At issue is this: The Office of Refugee Resettlement, the agency that has custody of the children separated from their parents, normally has custody of children who crossed the border without their parents. Those children are held in ORR custody until that agency finds a suitable sponsor for them in the United States. Sometimes that sponsor is a parent, who is already in the U.S., or another relative or a friend.

In those circumstances, ORR conducts time-consuming vetting processes that include criminal background checks of the sponsor and every other adult living in the household as well as finger printing, possible DNA tests, and home visits.

Judge Sabraw made it clear to the agency that this process was created for sponsors who were applying to get custody of an unaccompanied minor, but that a more streamlined process was required for children who were forcibly taken away from their parents. The government simply needed to determine if the parent was really the parent, and whether or not the parent had a criminal history or something else that might jeopardize the child’s welfare. He said that where there any doubts as to parentage, the government should conduct DNA tests.

But in his declaration, Meekins alleged that by streamlining the process, the court was forcing the government to relinquish important security procedures that could result in a child being put into a dangerous situation. He also indicated that the agency was no longer doing DNA tests and was being forced to reunify children with parents before parentage could be confirmed.

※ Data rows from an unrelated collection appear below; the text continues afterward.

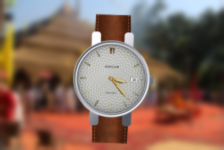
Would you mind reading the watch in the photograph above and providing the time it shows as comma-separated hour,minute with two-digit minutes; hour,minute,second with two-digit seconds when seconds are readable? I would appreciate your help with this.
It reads 3,23
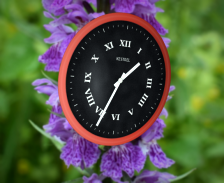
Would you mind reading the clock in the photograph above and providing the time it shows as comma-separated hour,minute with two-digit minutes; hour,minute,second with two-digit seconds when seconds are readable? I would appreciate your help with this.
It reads 1,34
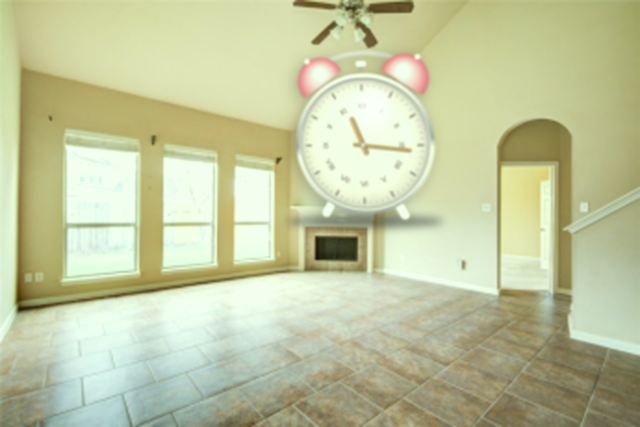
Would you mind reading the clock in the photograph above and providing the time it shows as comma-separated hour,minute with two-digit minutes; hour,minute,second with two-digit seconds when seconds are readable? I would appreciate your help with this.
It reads 11,16
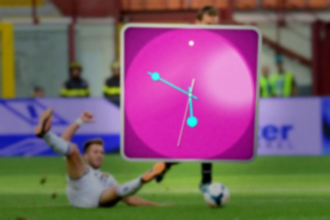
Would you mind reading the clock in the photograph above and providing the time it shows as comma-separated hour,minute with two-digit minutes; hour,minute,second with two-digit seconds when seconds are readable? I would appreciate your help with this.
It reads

“It is clear from Mr. Meekins’s Declaration that HHS either does not understand the Court’s orders or is acting in defiance of them,” Judge Sabraw said. He added that Meekins appeared to be providing cover for the government’s “lack of foresight and infrastructure necessary to remedy the harms” caused by separating families and that HHS appeared to be “operating in a vacuum, entirely divorced from the undisputed circumstances of this case.” Judge Sabraw then ordered the government to submit its plan for reunifying the children with their parents, which the government did on Sunday.

When court resumed on Monday morning, Jonathan White, the deputy director for HHS’s Office of Human Services Emergency Preparedness and Response, was in the California courtroom to answer questions.

By then, the government had submitted a plan for family reunification to the court, which addressed many of Judge Sabraw’s concerns.

Judge Sabraw said he was pleased with the plan, which he said, “does all of the things that I thought the court had made clear from day one.” White assured the court that reunifications were already under way, stressing that the government was working to reunify all of the children quickly and safely.

After providing considerable detail on the numbers of children and their parents, and assuring the court that that the government would work to provide as much notice as possible before reunification so that non-governmental organizations could be present to provide for the families’ needs, Judge Sabraw appeared to wind up exactly where he started on Friday morning — satisfied that the parties were working together to reunite as many children with their parents as quickly as possible.

The next status conference is scheduled for July 20. Strap in.